Alle Parteien, die sich in ihrem Wahlprogramm dazu äußern, wollen in Zukunft ihren Fokus auf Handelspartner legen, die ideologisch und systemisch nahe der EU sind. Das bedeutet mehr Handel mit Demokratien und weniger Abhängigkeit von autoritären Regimen wie China und Russland. Hier die verschiedenen Partei Positionen in einer Übersicht, begründet mit Zitaten aus dem Wahlprogramm
Europäische Grüne (Bündnis 90/Die Grünen)
„Die EU muss eine robuste Menschenrechtspolitik umsetzen, die damit beginnt, unsere Lieferketten zu entflechten und unsere Selbstversorgung in einer Welt mit zunehmender Klimaunsicherheit und politischen Spannungen zu erhöhen, wobei anerkannt wird, dass gegenseitige Abhängigkeit ein Schlüsselfaktor für ein friedliches internationales System und einen global gerechten Übergang ist.“
Sozialdemokratische Partei Europas (SPD)
„Wir werden unsere Beziehungen zu China neu ausbalancieren, unsere Werte fördern und unsere Interessen schützen und weiterhin zusammenarbeiten, um drängende globale Probleme anzugehen.“
Europäische Volkspartei (CDU/CSU)
„Globale technologische Führung im Bereich der E-Mobilität wird ohne Seltene Erden aus Afrika, Lateinamerika und Asien nicht gelingen. Wir werden eine gemeinsame europäische Ressourcenstrategie für zukünftige Innovationen fördern, die die bestehenden Ressourcen weltweit identifiziert und in Europa nutzt, während wir die Diversifizierung vorantreiben, um Abhängigkeiten von Drittstaaten zu vermeiden. Wir werden nicht zulassen, dass Europa in Zukunft stark von den Ressourcen Putins oder anderer Autokraten abhängig ist.“
Allianz der Liberalen und Demokraten (FDP)

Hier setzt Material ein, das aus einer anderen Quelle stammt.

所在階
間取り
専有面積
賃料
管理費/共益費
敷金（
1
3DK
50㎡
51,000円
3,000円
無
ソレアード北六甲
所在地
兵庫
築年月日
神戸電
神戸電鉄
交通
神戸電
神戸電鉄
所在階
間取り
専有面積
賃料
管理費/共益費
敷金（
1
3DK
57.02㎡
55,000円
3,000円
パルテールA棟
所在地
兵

„Reduzieren die Abhängigkeit von Regimen, die unsere europäischen Werte nicht teilen, unter Anwendung des Prinzips der Risikominderung und Diversifizierung.“
Identität und Demokratie Partei (AfD)
Die ID hat kein Wahlprogramm, jedoch äußerte sich Marco Zanni, Präsident der ID folgendermaßen:
„Die EU sucht nun nach einer kohärenten Strategie, da bereits alle Gesetze vorgelegt wurden, die uns in die Hände Chinas legen werden. Dies sind alles kurzsichtige Entscheidungen, die die EU nur noch abhängiger von China machen und das Risiko bergen, den Fehler, der vor Jahren mit Russland gemacht wurde, zu wiederholen.“
Europäische Konservative und Reformer
„Wir werden die Risikominderung priorisieren und in unserer Beziehung zu China einen festen Ansatz verfolgen. Wir werden auch darauf abzielen, die Welthandelsorganisation (WTO) zu reformieren und dynamische Partnerschaften mit strategischen Verbündeten wie den Vereinigten Staaten, dem Vereinigten Königreich und in Lateinamerika sowie in der indo-pazifischen Region zu fördern, um das globale Wachstum voranzutreiben.“
Europäische Linke (DIE LINKE)
Keine Position im Wahlprogramm
Volt
Keine Position im Wahlprogramm
Fazit
Die Klima-Ambitionen der Mehrheitlichen Europaparteien gehen nach aktuellem Stand des Weltklimarates nicht weit genug. Die einzige Partei dieser Analyse, welche alle Ziele des Weltklimarates einhält, ist die Kleinpartei Volt. Diese noch sehr junge Partei konnte bei der vergangenen Europawahl 0,7% der Stimmen in Deutschland gewinnen. Von den etablierten Parteien gibt es die größten Übereinstimmung mit den Zielen des Weltklimarates bei den Europäischen Grünen. Für die Klimatransformation wird es in Zukunft wichtig sein, den Außenhandel zu stärken, um einen günstigen und unabhängigen Zugang zu seltenen Erden zu erlangen. Dabei werden sich die mehrheitlichen Parteien dieser Analyse von etablierten Handelspartnern wie China und Russland wegbewegen wollen.